LOWE MANSION TO CELEBRATE 100th ANNIVERSARY
May 5, 2008 - Grand Rapids, Michigan (May 5, 2008) - Aquinas College will mark the 100th anniversary of the Holmdene manor house on campus this year, with a Centennial Celebration from Noon to 4 p.m. on May 17 that will highlight the history and architecture of the former Lowe family residence. The event is free and open to the public.
The College has initiated renovation work on portions of the 22-room, 16-fireplace mansion that currently houses the offices of the president, administrators and faculty. Holmdene is on the Register of Historic Sites for both the City of Grand Rapids and the State of Michigan.

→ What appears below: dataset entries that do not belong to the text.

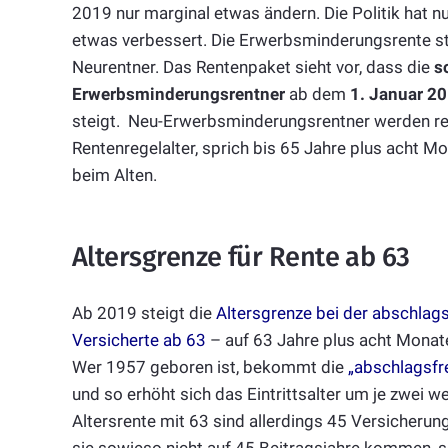
2019 nur marginal etwas ändern. Die Politik hat n
etwas verbessert. Die Erwerbsminderungsrente ste
Neurentner. Das Rentenpaket sieht vor, dass die
s
Erwerbsminderungsrentner
ab dem
1. Januar 2
steigt. Neu-Erwerbsminderungsrentner werden ren
Rentenregelalter, sprich bis 65 Jahre plus acht Mon
beim Alten.
Altersgrenze für Rente ab 63
Ab 2019 steigt die
Altersgrenze bei der abschlags
Versicherte ab 63
– auf 63 Jahre plus acht Monate
Wer 1957 geboren ist, bekommt die
„abschlagsfre
und so erhöht sich das Eintrittsalter um je zwei 
Altersrente mit 63 sind allerdings 45 Versicherun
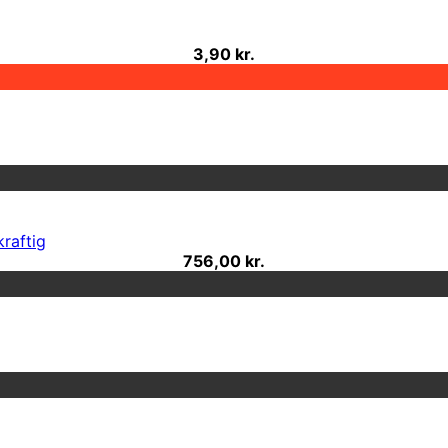
3,90 kr.
raftig
756,00 kr.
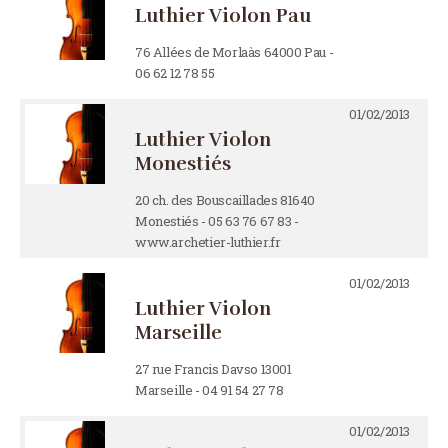
Luthier Violon Pau
76 Allées de Morlaàs 64000 Pau -
06 62 12 78 55
01/02/2013
Luthier Violon
Monestiés
20 ch. des Bouscaillades 81640
Monestiés - 05 63 76 67 83 -
www.archetier-luthier.fr
01/02/2013
Luthier Violon
Marseille
27 rue Francis Davso 13001
Marseille - 04 91 54 27 78
01/02/2013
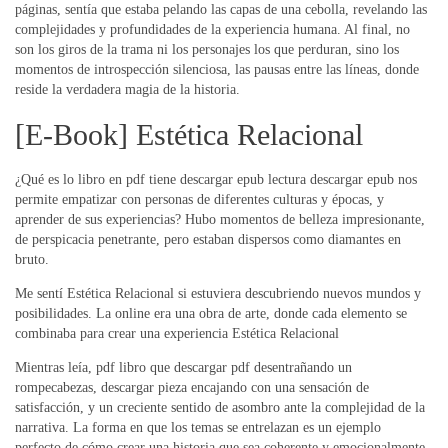
páginas, sentía que estaba pelando las capas de una cebolla, revelando las
complejidades y profundidades de la experiencia humana. Al final, no
son los giros de la trama ni los personajes los que perduran, sino los
momentos de introspección silenciosa, las pausas entre las líneas, donde
reside la verdadera magia de la historia.
[E-Book] Estética Relacional
¿Qué es lo libro en pdf tiene descargar epub lectura descargar epub nos
permite empatizar con personas de diferentes culturas y épocas, y
aprender de sus experiencias? Hubo momentos de belleza impresionante,
de perspicacia penetrante, pero estaban dispersos como diamantes en
bruto.
Me sentí Estética Relacional si estuviera descubriendo nuevos mundos y
posibilidades. La online era una obra de arte, donde cada elemento se
combinaba para crear una experiencia Estética Relacional
Mientras leía, pdf libro que descargar pdf desentrañando un
rompecabezas, descargar pieza encajando con una sensación de
satisfacción, y un creciente sentido de asombro ante la complejidad de la
narrativa. La forma en que los temas se entrelazan es un ejemplo
perfecto de cómo crear una historia que sea coherente y emocionalmente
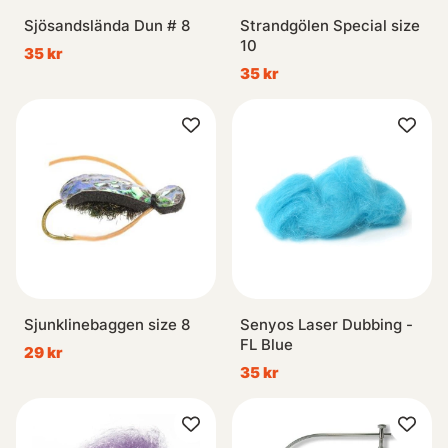
Sjösandslända Dun # 8
Strandgölen Special size
10
35 kr
35 kr
Sjunklinebaggen size 8
Senyos Laser Dubbing -
FL Blue
29 kr
35 kr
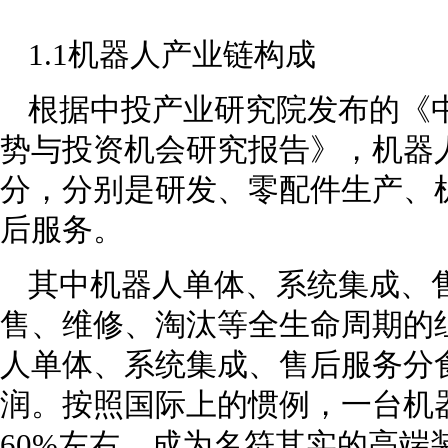
1.1机器人产业链构成
根据中投产业研究院发布的《中
势与投资机会研究报告》，机器
分，分别是研发、零配件生产、
后服务。
其中机器人单体、系统集成、
售、维修、淘汰等全生命周期的
人单体、系统集成、售后服务分
润。按照国际上的惯例，一台机
60%左右，成为名符其实的高端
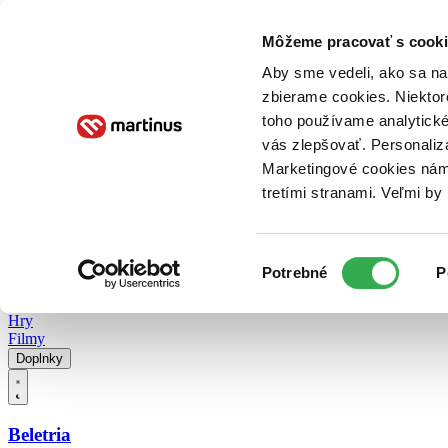
Doručenie
Kníhkupectvá
Knihovrátok
Poukážky
Knižný blog
Kontakt
Môžeme pracovať s cooki
Aby sme vedeli, ako sa na 
zbierame cookies. Niektor
E-knihy
Audioknihy
Hry
Filmy
Knihy
Doplnky
toho používame analytické
vás zlepšovať. Personaliz
Vyhľadávanie
Marketingové cookies nám 
tretími stranami. Veľmi b
Prihlásiť
Vyhľadávanie
Výber
Knihy
Potrebné
P
súhlasu
E-knihy
Audioknihy
Hry
Filmy
Doplnky
Beletria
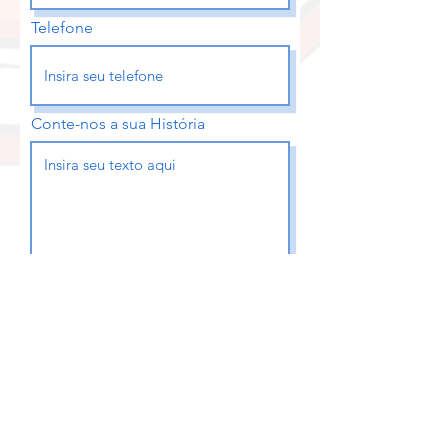
Telefone
Conte-nos a sua História
Enviar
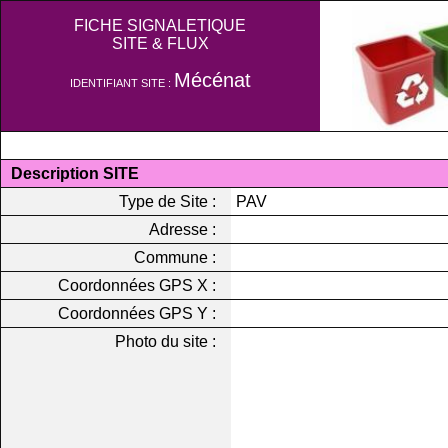
FICHE SIGNALETIQUE
SITE & FLUX
Mécénat
IDENTIFIANT SITE :
Description SITE
Type de Site :
PAV
Adresse :
Commune :
Coordonnées GPS X :
Coordonnées GPS Y :
Photo du site :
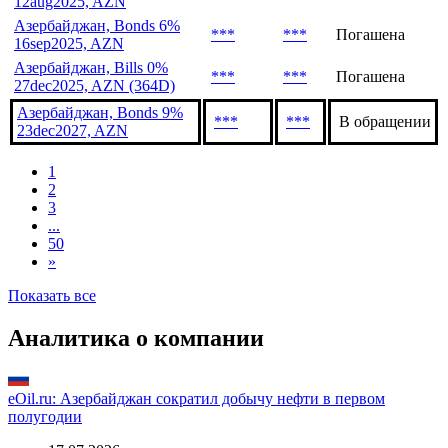
Азербайджан, Bonds 7%
***
***
В обращении
16sep2027, AZN
Азербайджан, Bonds 6%
***
***
Погашена
12aug2025, AZN
Азербайджан, Bonds 6%
***
***
Погашена
16sep2025, AZN
Азербайджан, Bills 0%
***
***
Погашена
27dec2025, AZN (364D)
Азербайджан, Bonds 9%
***
***
В обращении
23dec2027, AZN
1
2
3
...
50
»
Показать все
Аналитика о компании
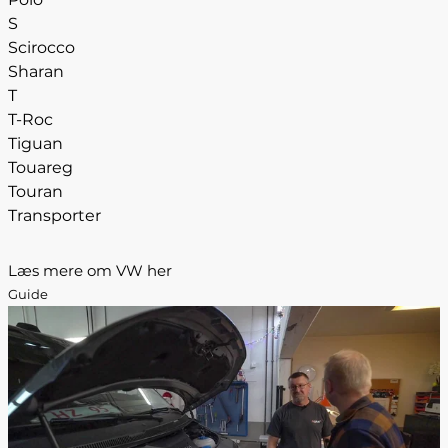
S
Scirocco
Sharan
T
T-Roc
Tiguan
Touareg
Touran
Transporter
Læs mere om VW her
Guide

"Holmdene is the front door and centerpiece of the campus," says Lou Corsiglia, who, along with his wife Arlene, is spearheading the renovation effort. The couple established an endowment for the project in 2004.
The Centennial Celebration and open house will offer the public an opportunity to step back in time, with tours of Holmdene and its immaculate gardens accompanied by a feature film of the estate from the 1930's. The event will additionally serve to promote the work of the Holmdene Heritage Society (HHS), which strives to restore and maintain the architectural integrity of the mansion, and to preserve the history of the Lowe and Blodgett families as it pertains to the Grand Rapids community at large. In addition, the HHS promotes beautification of the entire Aquinas campus and works to enhance its neighboring communities of East Grand Rapid, Eastown and southeast Grand Rapids.
The former estate of Edward and Susan Blodgett Lowe was purchased by the Dominican Sisters of Grand Rapids in 1945 when Aquinas College relocated to its present location from downtown. Holmdene served as both the administrative and academic heart of Aquinas until 1955 when the School's Academic Building was completed.